So How Important Are First Inning Runs?
The Braves outstanding 1st inning performances lately made me think: is there some value to a first inning run that is different from other runs? So let’s look at the raw data from 2001-2022:
First, as the graphic at the top shows,teams almost always score more runs in the first inning than any other inning. This is unsurprising. If it weren’t true, you ought to question whomever made the batting order. So if you don’t score in the first inning, you have a 56% chance of losing the game. Every team that scores in the first inning, all things equal, has a greater than 50% chance of winning. And every extra run increases your chances of winning. (There is a small random reversal, since once a team scored 10 times in the first inning and lost. That was this game. That cannot have been fun for the 12,671 fans who had to watch it.)
But that doesn’t mean that first inning runs are either more important or less important than any other runs. We can simply look at all runs. Did they come in a win or a loss? As it turns out (and as you might have expected) first inning runs are almost exactly as valuable as runs in innings 3-8. When you think about it, the average value of 1/3 of a win per run makes sense in a world in which it takes about 6 runs to win an average game.) Second inning runs are slightly more valuable, since they are either runs scored with the bottom of the order, or with the top of the order when you’ve already had a good inning. Ninth inning runs are less valuable, because most of the runs in the bottom of the ninth occur in losses. Runs in extra innings are much more valuable. (They are somewhat less valuable since 2020, since the first run in every extra inning is now easier to get and therefore contributes less to winning than it used to.)

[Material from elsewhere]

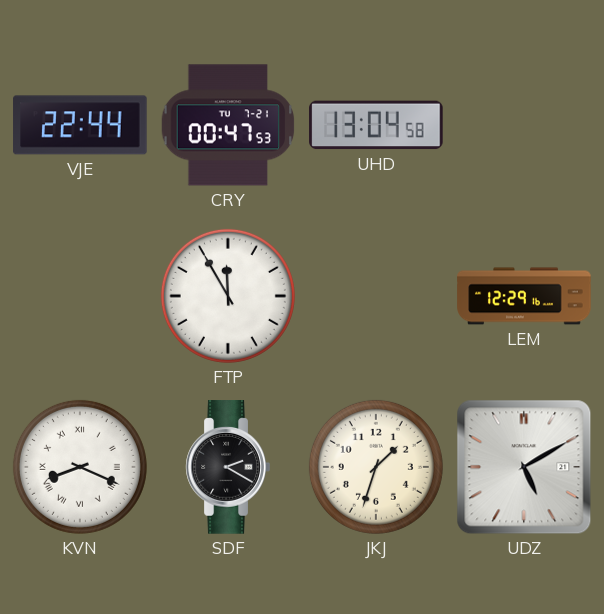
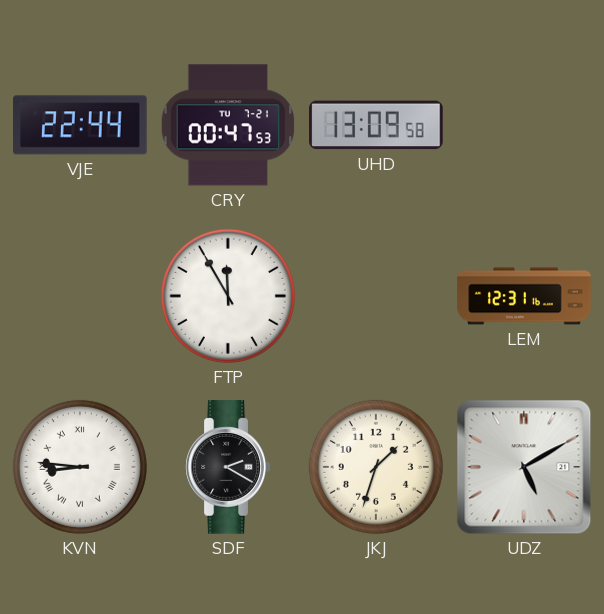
UHD: 13:04 -> 13:09
LEM: 12:29 -> 12:31
KVN: 8:19 -> 8:46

Now the Braves are scoring a lot of runs, so they’re getting a lot of wins, but those first inning runs, just like in the general data, don’t appear to be any more valuable. The most striking thing about the Braves record this year is that they have won 60% of their games in which they don’t score in the first inning. That’s a phenomenal rate considering that it’s like giving the other team a free half-inning. In fact, the Braves are slightly underperforming in their first inning results, since they’ve lost two games (out of 6) in which they scored 4 first inning runs and one game (out of two) in which they scored five runs in the first inning.

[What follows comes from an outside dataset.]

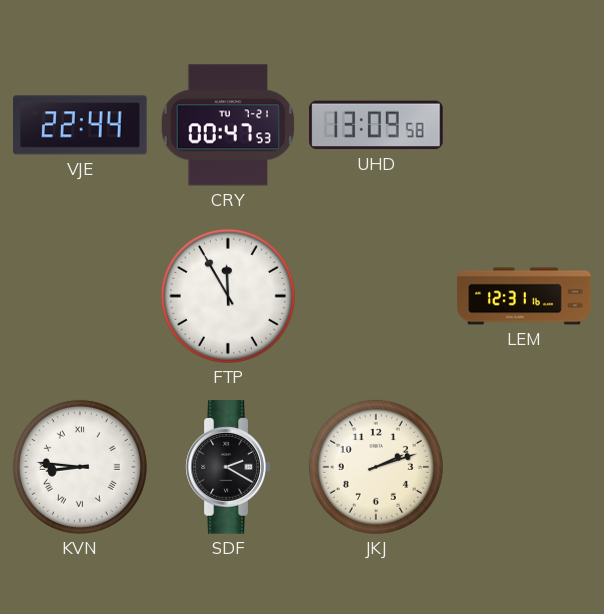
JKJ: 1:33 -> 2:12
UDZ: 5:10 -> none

There could be a dynamic effect of first inning runs in that they shorten the expected stint of the opponent’s starter and therefore force the use of more bullpen pitchers, but a half-season of data isn’t enough to figure out whether that’s happening or not.

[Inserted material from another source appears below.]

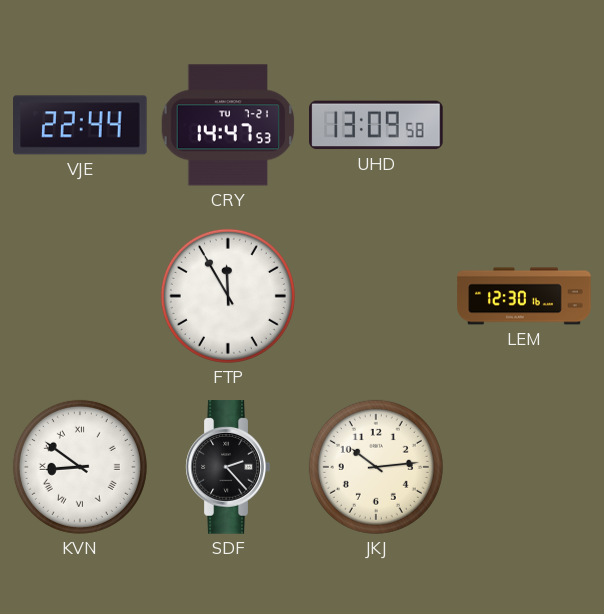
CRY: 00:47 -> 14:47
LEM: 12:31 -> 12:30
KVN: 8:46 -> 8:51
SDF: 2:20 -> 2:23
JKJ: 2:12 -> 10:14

Ah, for those years when the Braves just sent their catcher as a backup for one at bat and maybe an inning played. Bliss.
Ego Vigilo Custodes
The Latin phrase Quis custodiet ipsos custodes? translates to Who will the guard the Guardians? Well, if the Guardians were a basketball or soccer team, they’d be guarded by the players on the other team. But they’re not. They’re a baseball team in Cleveland. So this recap is actually an example of Ego Vigilo Custodes — I Watch the Guardians.
I was in Cleveland once for a wedding about 35 years ago. We had a great time and the couple is still married. I can recommend the Tick Tock Tavern…. unless it’s made any changes in the last 35 years. Then you’re on your own.
So last week I reminisced about Minnesota and 1991. It is much more pleasant to bask in 1995 and the Cleveland Proto-Guardians. As Tolstoy opened Anna Karenina — “All happy families are alike, but each unhappy family is unhappy in its own way.” Such to me are baseball seasons: all years you win the World Series are alike but the ways you lose them are unique. Hating Kent Hrbek and Kirby Puckett and Jack Morris for what they did to the Braves brings abck memory after memory. The ~500 OPSing performances of Eddie Murray, Sandy Alomar, Omar Vizquel, Kenny Lofton and Carlos Baerga combine in warm miasma of futility. They combined for 108 AB and 19 hits, and just 7 for extra bases. All 5 were good players, and they all had negative WPA in that Series.
The Braves didn’t score in the first, but neither did Cleveland. Same in the second inning. The third found two runs on a Michael Harris II homer (I told you he was back) and a Ronald Acuna jr. – Ozzie Albies paso doble. (Ronald did one of those things where he tweaked his shoulder and acted as if his arm had been amputated. I love you Ronald, but this has to stop.) Ozuna followed up with a homer in the next inning. Harris’ second homer in the fifth made it 4-0. Someone said it last week, but it is no accident that Harris’ second gear coincides with Atlanta’s recent success.
Bryce Elder and his magical mirror act went 6 2/3, chased by a two run single from Amed Rosario. A.J. Minter closed out the 7th and pitched 2 outs in the 8th before being relieved by Nick Anderson with the tying runs on base. He retired Myles Straw, taking us to the 9th.
Raisel Iglesias pitched the 9th: 1-2-3. 9 in a row. Baseball is not this easy. Even recapping isn’t this easy, but it’s pretty easy in these circumstances. Two more games in the series. Then maybe we’ll face them again in the World Series.